While most countries have lower consensus growth forecasts for 2012, the US, Japan and India are all expected to grow faster — by 2.1%, 2% and 7.5% respectively, as opposed to 1.7%, -0.6% and 7.2% in 2011.
The eurozone is already in recession and its growth forecast for this year is negative, according to Philip Poole, global head of macro and investment strategy team at HSBC. “It is not a problem that is not going away, it is a problem that is going to take a long time,” Poole added. “I think the problem we have in the eurozone is probably a 10-year type of problem.”
Recent US economic statistics have signalled stronger growth, but the political paralysis may take a toll and undermine fiscal sustainability. Despite the declining fiscal deficit since 2009, gross general government debt as a percentage of the country’s gross domestic product has continued to rise.
“There is no sign yet that the paralysis has come to an end, and in fact it is very unlikely that anything will be done until after the election,” said Poole.
Growth in Asia will slow down, but is still expected to be growing much more quickly than the developed world. “The problem in the emerging world in 2011 was inflation but as the economies slow, including China, the inflation concern is going away,” Poole said. “That is good news in a sense, because these economies have been growing too rapidly, unsustainably rapidly.”
Diversification is important in hard times, but Poole stressed the difficulty in doing so thanks to the high correlation between markets. “Diversification has almost become like a binary decision between risky and safe-haven assets,” he said.
However, for medium- and long-term investors, HSBC says there is significant value in corporate credit in both developing and developed markets, UK gilts and German bunds. Supported by strong balance sheets, investment-grade corporate spreads have widened to above 300 basis points from around 200 in March 2011.

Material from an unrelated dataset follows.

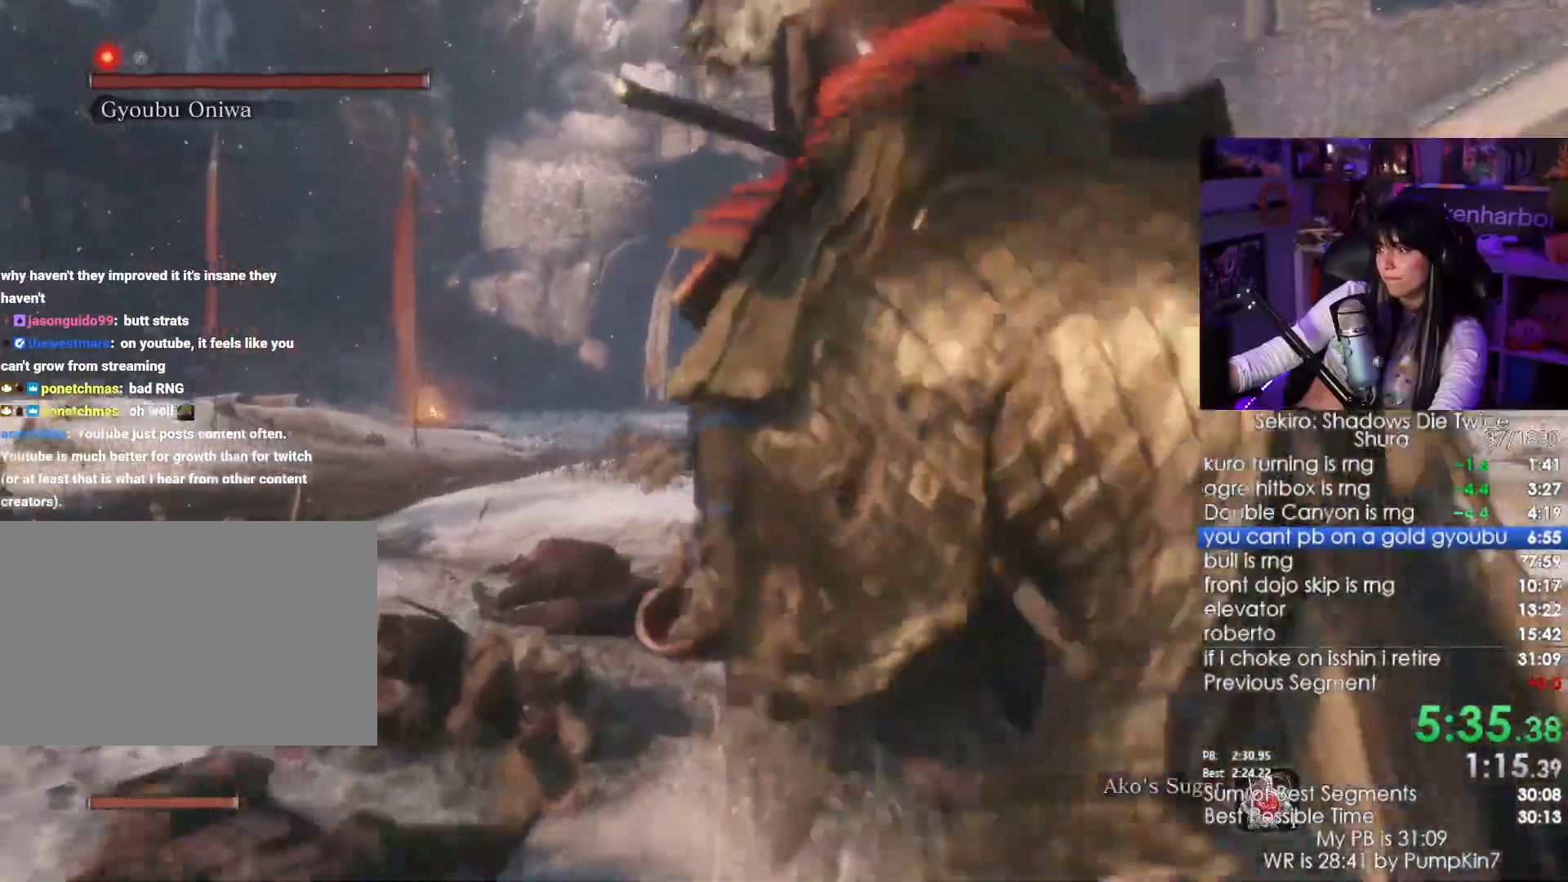
{"keys": ["shift", "w"], "mouse": [], "events": []}
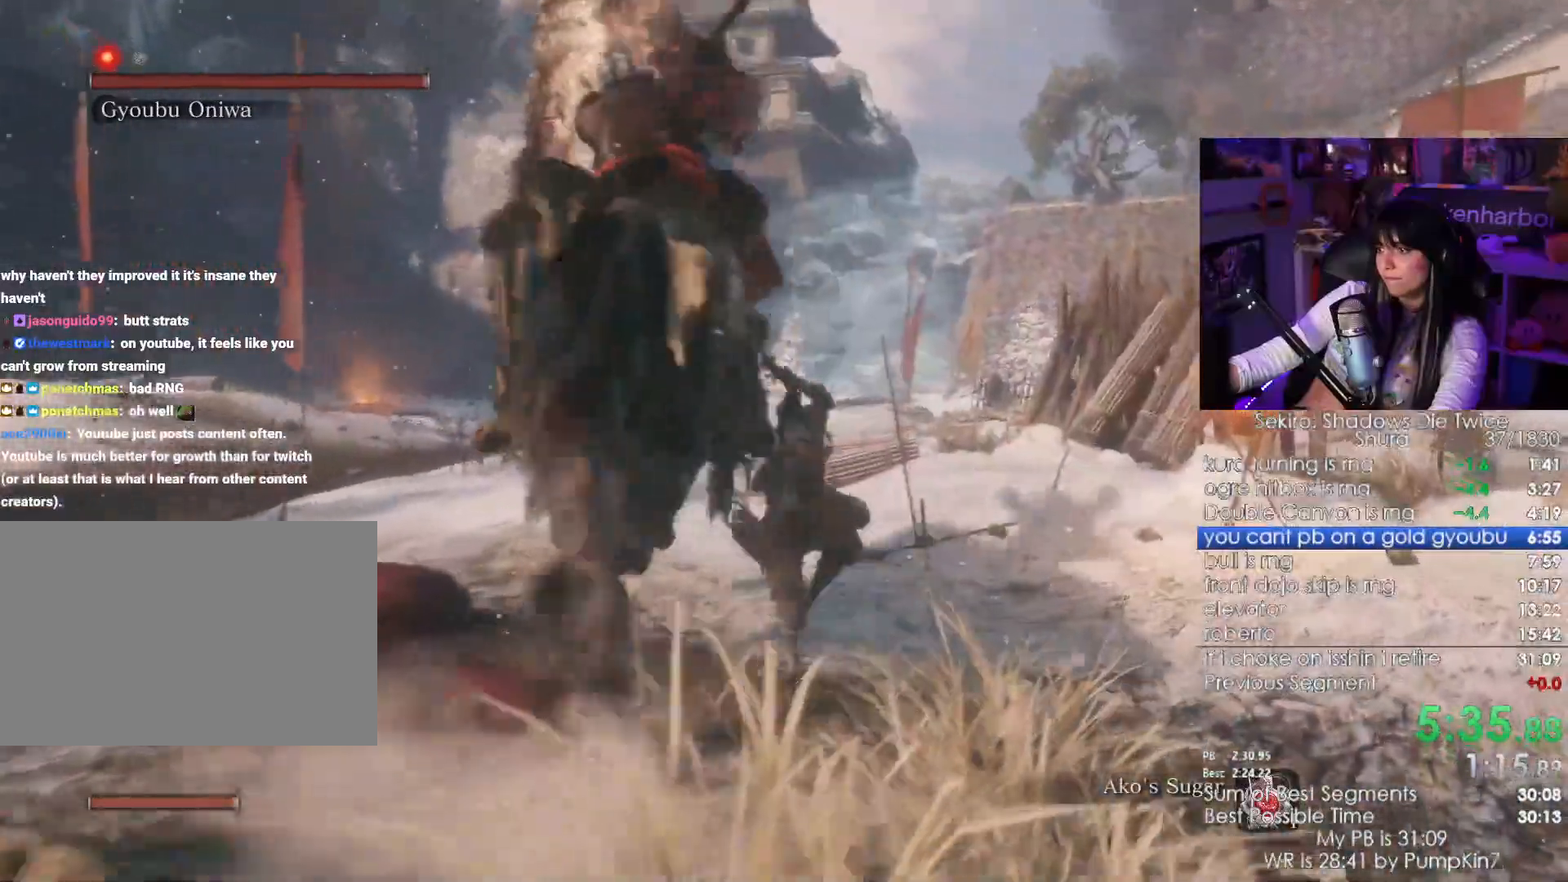
{"keys": ["w"], "mouse": [], "events": [[466, "shift", "up"]]}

“This spread has widened relative to treasuries not because corporate fundamentals are suffering, but because we have been in this risk-off environment and everything has sold off pretty much together,” said Poole.
Asian equities also offer significant value. “At the moment you have got an opportunity to buy the market at a cheap level when they are still very profitable,” said Bill Maldonado, Asia-Pacific strategy chief investment officer at HSBC global asset management. “We do not expect profitability to collapse at all; we actually expect it to be quite robust.”

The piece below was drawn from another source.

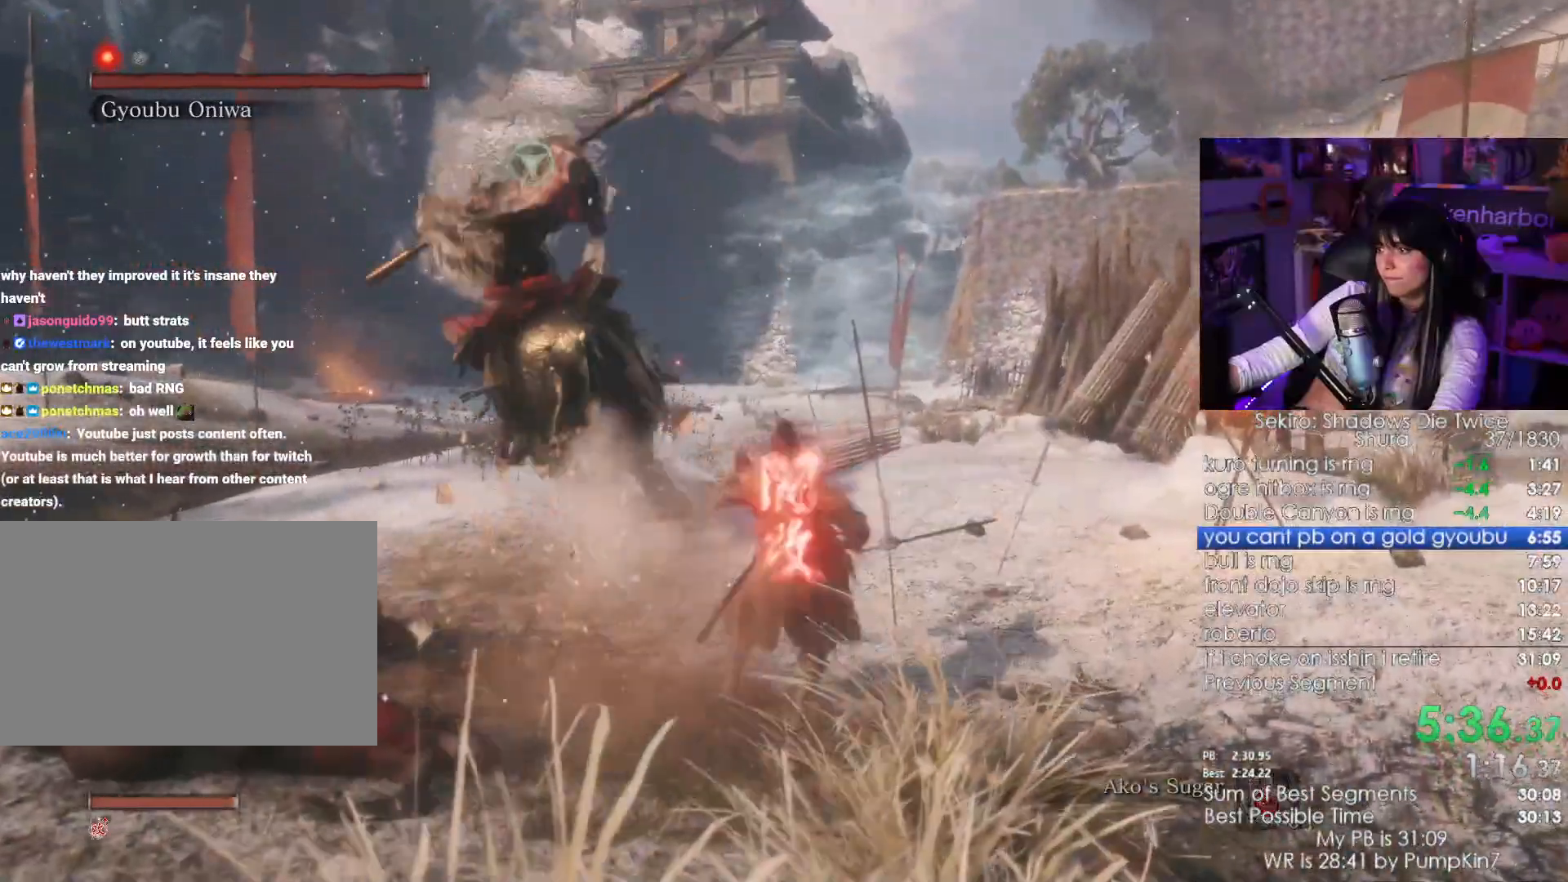
{"keys": [], "mouse": [], "events": [[150, "space", "down"], [200, "w", "up"], [250, "space", "up"], [300, "f", "down"], [350, "f", "up"], [433, "f", "down"], [466, "f", "up"]]}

Asian equities have suffered from similarly low valuations during previous crises, but in those cases, profitability also suffered.

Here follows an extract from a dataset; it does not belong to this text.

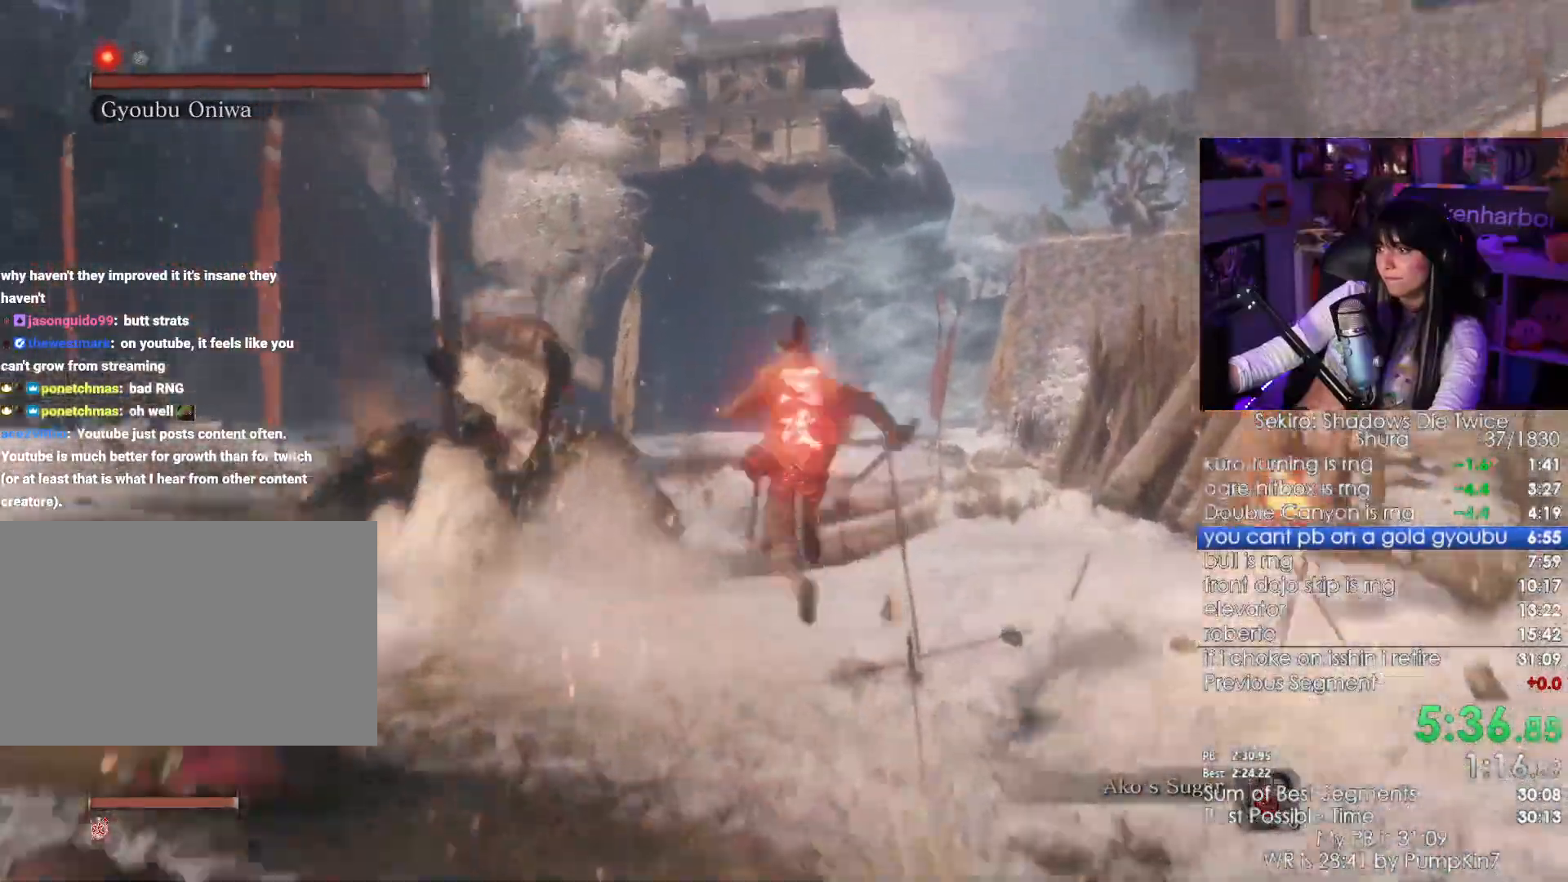
{"keys": [], "mouse": [], "events": [[83, "f", "down"], [166, "f", "up"]]}
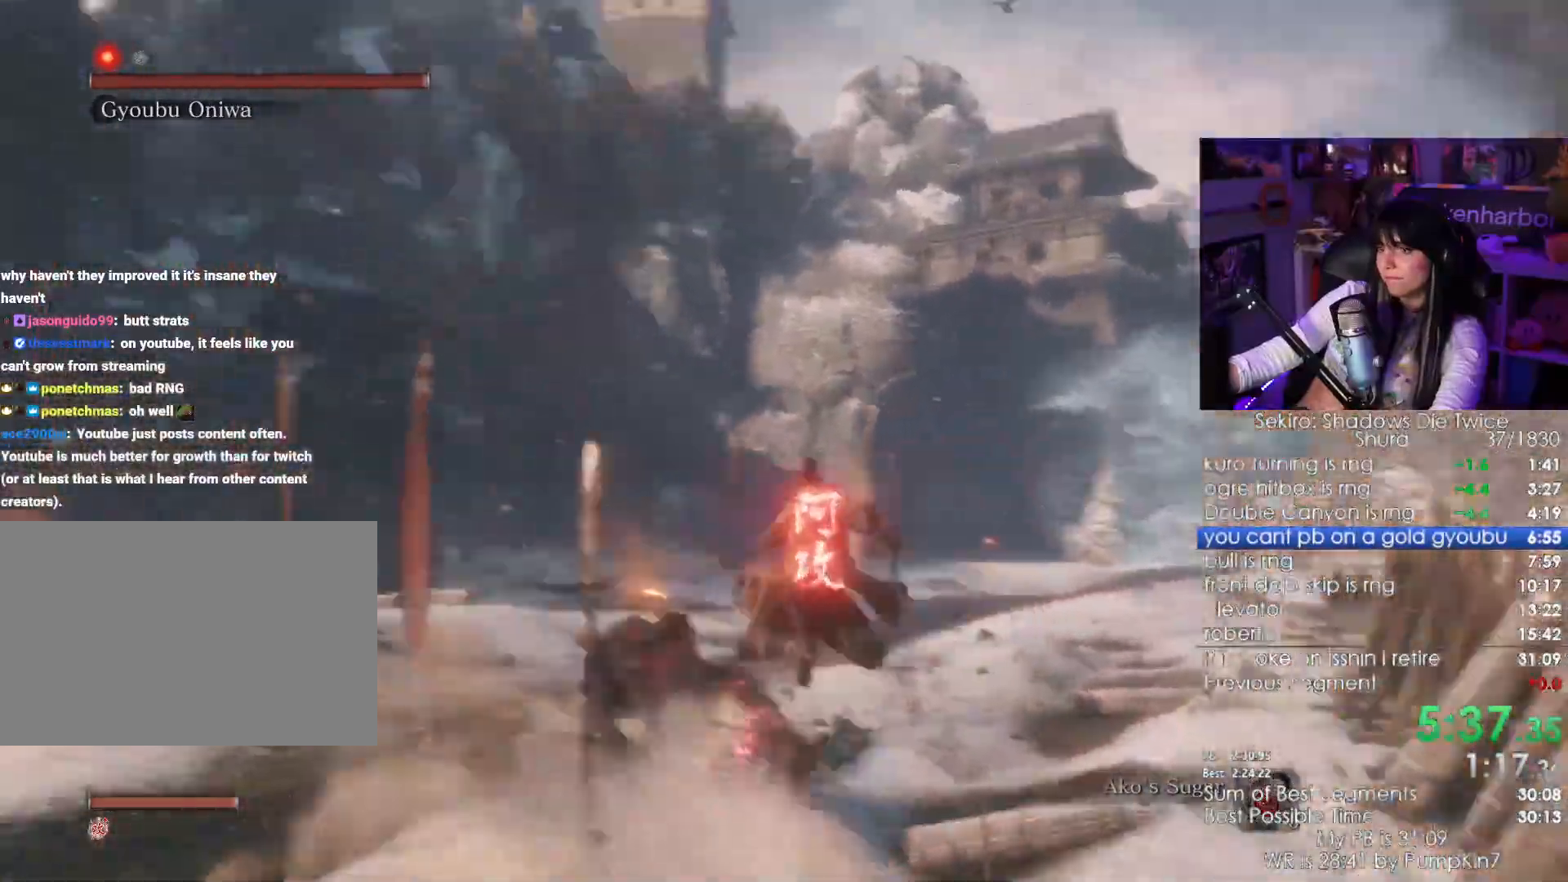
{"keys": [], "mouse": []}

According to HSBC, Asian equity investors would have an 85% possibility of enjoying a positive return of above 30% if they bought at a price-to-book ratio of between 0.8 times and 1.5 times, with a view to holding for one year. The MSCI Asia ex-Japan Index is trading at around 1.5 times, compared with a minimum of 1.2 times during the global financial crisis.
HSBC is also very positive on Asia’s fixed-income market due to the economic backdrop, including low inflation, low interest rates and low chances of overheating.
“The backdrop is not rosy in many respects, but it is probably not as bad as many people suggest,” Poole said. “We certainly do not see a global recession.”